Sundance 2019: The Hole in the Ground, by David Bax
It’s become increasingly apparent that not only is Jennifer Kent’s The Babadook one of the best horror movies of the decade, it’s also one of the most influential. Schlock like Stacy Title’s The Bye Bye Man was an early example, having lifted bits of Kent’s mythology and character design. But now, five years after The Babadook‘s premiere, more substantive examples of the movie’s legacy are popping up. One of the first of these (along with Nicholas McCarthy’s forthcoming The Prodigy) is Lee Cronin’s The Hole in the Ground, another story that explodes everyday parental anxieties–like if it’s okay to take a sleeping pill for some much deserved rest when you’re a single mother who needs to be alert–into full-fledged horror. Such questions, though, pale in comparison to Cronin’s biggest one: What happens when your growing boy turns into someone you no longer recognize?
Seána Kerslake is Sarah, a young mother who has left both her husband and her old life behind to start anew with her son, Chris (James Quinn Markey), in a small town. When Chris begins behaving oddly, though, Sarah wonders if she’s just seeing him processing a bevy of sudden changes or if he has fallen prey to something very old and sinister rumored to be lurking in the woods just outside their new home.
As genre entries go, The Hole in the Ground operates within mostly recognizable genre tropes, to only sporadically effective results. The flickering basement lightbulb, for instance, has long since lost its ability to engender fear. On the other hand, the use of negative space in a frame that forces us to anticipate what might suddenly be seen there is a horror mainstay for damned good reasons. And, for what it’s worth, a crazy old lady standing in the middle of the road is no less unsettling for how familiar it feels.
What The Hole in the Ground may lack in originality, though, it makes up for in specificity. It’s a thoroughly Irish movie (well, except for the presence of stellar Scottish character actor James Cosmo), the kind that feels no need to explain the covered mirrors at a wake.
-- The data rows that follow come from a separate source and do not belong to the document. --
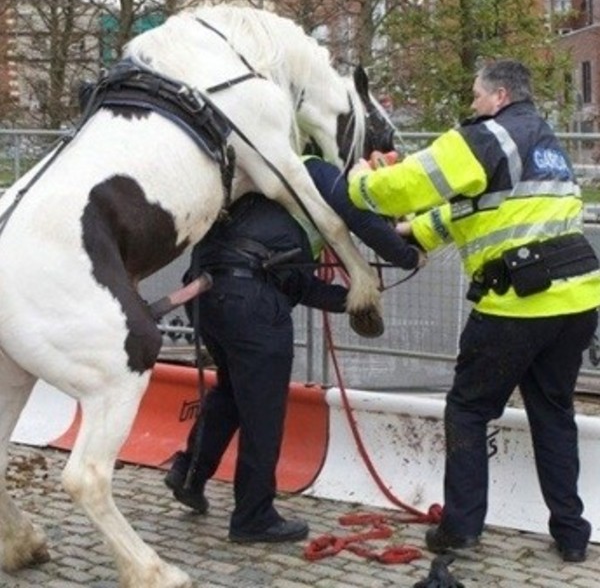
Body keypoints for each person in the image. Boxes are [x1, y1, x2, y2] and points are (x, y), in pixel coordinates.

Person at [347, 59, 600, 562]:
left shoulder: (488, 136)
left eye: (477, 96)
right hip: (578, 301)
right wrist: (416, 232)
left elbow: (410, 184)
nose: (472, 104)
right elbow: (484, 209)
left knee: (467, 408)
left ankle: (461, 529)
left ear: (500, 95)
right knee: (553, 413)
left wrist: (361, 184)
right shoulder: (543, 143)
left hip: (517, 304)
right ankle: (572, 534)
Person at [165, 159, 424, 543]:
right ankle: (253, 517)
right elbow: (366, 222)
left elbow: (294, 283)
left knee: (233, 393)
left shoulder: (269, 188)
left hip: (207, 293)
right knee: (263, 413)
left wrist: (351, 300)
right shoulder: (316, 172)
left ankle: (189, 474)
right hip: (251, 300)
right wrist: (409, 256)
Cosmo, as the only survivor of a family decimated by the local evil, has the movie’s defining monologue, about the way things change slowly and then all at once, like pebbles rolling down a hill that become a landslide. Ultimately, The Hole in the Ground is unable to fulfill the promise of that allegory. In an overly drawn out final act, it abandons its own mystery in favor of run of the mill monster movie shenanigans. This time, though, it’s unable to bring anything new to the clichés.